Where $106bn man Jeff Bezos belongs on all-time rich list
January 12, 20181.3K views0 comments
Just 10 days into 2018 and Jeff Bezos, the founder of Amazon and a thorn in the side of Donald Trump, has seen his personal wealth soar by $6bn (£4.4bn).
The man at the helm of the sprawling online empire – which accounted for an extraordinary 89% of online Christmas trading at big US retailers – Bezos is now worth $106bn, enough to cover Britain’s budget deficit twice over and still have change.
Officially, he is the richest man on the planet – the latest in a list of plutocrats stretching all the way back to Croesus, the king of Lydia in the 6th century BC who was so rich he had an expression name after him. Only once before has one man been worth twelve figures, when Bill Gates’s fortune hit its peak of $100bn at the height of the dotcom bubble in 1999. Bezos overtook Gates last year and the gap has widened almost daily.
Even so, the impact of inflation means Bezos is not the richest man who ever lived. He is not even the richest American who ever lived: that title would go to one of the titans of US industry from the late 19th and early 20th centuries. Andrew Carnegie, John D Rockefeller and Henry Ford all amassed fortunes that would make the Amazon founder a relative pauper once rising prices were taken into account.
Looking further back, lists of the top 10 richest men of all time include William the Conqueror’s relative Alan Rufus. According to the US magazine Money, when he died around 1093, Alan’s estate was worth £11,000. The Domesday Book had helpfully put a value on all property in England after the Norman conquest and Rufus held 7% of it. Bezos’s wealth, by contrast, does not amount to even 1% of current US GDP; to match Rufus his wealth would need to be $1.25tn.
Even less is known about other historical figures who controlled vast fortunes. From the Egyptian pharaohs to the Roman emperor Augustus Caesar and the Mongol warlord Genghis Khan, wealth down the ages has often been concentrated in the hands of the few.

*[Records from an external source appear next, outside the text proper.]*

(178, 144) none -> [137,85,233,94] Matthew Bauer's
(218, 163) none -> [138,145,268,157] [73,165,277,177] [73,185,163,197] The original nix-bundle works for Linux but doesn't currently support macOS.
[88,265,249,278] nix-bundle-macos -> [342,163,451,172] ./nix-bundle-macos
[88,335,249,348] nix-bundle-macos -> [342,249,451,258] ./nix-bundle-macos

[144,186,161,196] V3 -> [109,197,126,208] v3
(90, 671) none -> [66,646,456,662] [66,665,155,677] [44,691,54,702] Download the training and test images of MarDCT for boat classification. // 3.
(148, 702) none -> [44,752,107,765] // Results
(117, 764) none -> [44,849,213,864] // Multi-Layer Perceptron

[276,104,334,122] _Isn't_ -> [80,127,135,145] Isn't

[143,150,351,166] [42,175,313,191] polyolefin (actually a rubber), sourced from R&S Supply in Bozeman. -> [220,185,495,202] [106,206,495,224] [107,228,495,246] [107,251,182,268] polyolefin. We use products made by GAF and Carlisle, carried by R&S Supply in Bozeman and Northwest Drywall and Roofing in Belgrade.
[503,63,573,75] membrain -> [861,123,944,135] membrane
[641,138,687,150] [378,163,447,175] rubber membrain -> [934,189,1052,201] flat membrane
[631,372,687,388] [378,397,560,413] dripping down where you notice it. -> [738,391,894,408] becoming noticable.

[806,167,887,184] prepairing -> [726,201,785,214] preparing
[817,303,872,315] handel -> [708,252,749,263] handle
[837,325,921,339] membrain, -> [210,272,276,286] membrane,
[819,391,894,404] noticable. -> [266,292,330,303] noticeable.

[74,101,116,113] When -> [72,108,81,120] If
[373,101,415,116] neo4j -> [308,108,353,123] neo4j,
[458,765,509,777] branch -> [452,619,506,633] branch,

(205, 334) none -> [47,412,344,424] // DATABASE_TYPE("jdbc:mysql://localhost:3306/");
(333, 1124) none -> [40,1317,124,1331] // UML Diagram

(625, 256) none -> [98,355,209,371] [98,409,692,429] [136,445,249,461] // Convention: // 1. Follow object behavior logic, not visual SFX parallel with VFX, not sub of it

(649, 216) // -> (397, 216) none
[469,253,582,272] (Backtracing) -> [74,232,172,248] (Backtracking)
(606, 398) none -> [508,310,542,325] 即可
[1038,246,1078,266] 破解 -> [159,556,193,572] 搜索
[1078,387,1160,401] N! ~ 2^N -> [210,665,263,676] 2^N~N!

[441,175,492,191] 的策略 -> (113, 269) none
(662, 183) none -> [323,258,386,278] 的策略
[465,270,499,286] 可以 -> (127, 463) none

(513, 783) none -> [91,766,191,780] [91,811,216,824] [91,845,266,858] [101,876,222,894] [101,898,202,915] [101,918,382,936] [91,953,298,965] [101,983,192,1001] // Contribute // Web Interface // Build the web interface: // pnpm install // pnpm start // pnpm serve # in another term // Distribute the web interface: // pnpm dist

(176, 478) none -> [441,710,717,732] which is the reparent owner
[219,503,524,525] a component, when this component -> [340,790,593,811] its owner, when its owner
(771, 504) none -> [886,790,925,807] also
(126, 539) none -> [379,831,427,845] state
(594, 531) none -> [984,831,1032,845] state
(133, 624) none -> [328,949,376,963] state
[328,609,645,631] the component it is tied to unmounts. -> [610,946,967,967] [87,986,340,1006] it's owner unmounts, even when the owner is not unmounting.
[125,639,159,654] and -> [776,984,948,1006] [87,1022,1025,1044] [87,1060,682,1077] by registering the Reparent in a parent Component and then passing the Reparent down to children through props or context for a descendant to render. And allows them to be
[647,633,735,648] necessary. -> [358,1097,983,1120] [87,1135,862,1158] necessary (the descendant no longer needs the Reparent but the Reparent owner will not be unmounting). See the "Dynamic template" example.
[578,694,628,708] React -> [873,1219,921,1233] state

Nor is Bezos without question the richest man currently living. While it is relatively easy to work out the net worth of Bezos and Gates from the value of their share portfolios, nobody knows for sure how much members of the Saudi Arabian royal family are worth. Nor has anybody come up with a definitive figure for the net worth of Vladimir Putin, although rumour has it that the Russian president’s fortune is bigger than that of Bezos or Gates. Muammar Gaddafi, the former Libyan leader, is said to have salted away $200bn during his time in power.
Bezos’s wealth is disclosed on the Bloomberg Billionaires Index, which looks at publicly available data on company ownership and stock market stakes, making it easy to quantify. The list is dominated by Americans, given their ownership of the world’s biggest public companies. But others, from Russian oligarchs to leaders of developing nations, control vast undisclosed sums. Some may also be hidden due to opaque company structures, with funds or assets placed offshore.
The increase in Bezos’s wealth is a result of a surge in the value of Amazon shares – fuelled by a stock market rally that owes much to Trump’s corporate tax cuts, which came into force at the start of the year. Bezos owns 16% of Amazon, which has risen in value by more than 50% since the president’s inauguration a year ago – an ironic situation given that Bezos also owns the Washington Post, a paper that has been a source of almost constant irritation for the US president, which he refers to as a factory of fake news.
Nevertheless Bezos – born into a middle-class family in Albuquerque, New Mexico, in 1964 and who launched Amazon in 1994 selling books from his garage in Seattle – is now number one on the rich list ahead of Gates and the investor Warren Buffett.
After taking inflation into account, the $100bn fortune belonging to Bill Gates would have been worth almost $150bn in today’s money.
The Microsoft founder might also have been worth more than Bezos today if he hadn’t given away almost $36bn through the charitable foundation he runs with his wife, Melinda.
Measured against the total wealth in the US at the time the dotcom bubble burst Gates was much richer than Bezos. According to Credit Suisse, total wealth in the world’s largest economy has more than doubled to $93.5tn since the year 2000.
Billionaires have been getting richer in recent years, at a time of growing concerns over inequality in developed nations. The world’s super-rich have been estimated to now own the greatest concentration of wealth since the US Gilded Age at the turn of the 20th century, when industrialists such as Rockefeller and Carnegie grew rich beyond imagination. That period came to an end with the Wall Street crash of 1929 and the subsequent Great Depression.
The world’s 500 richest people increased their wealth by $1tn last year, buoyed by huge increases in the value of global shares.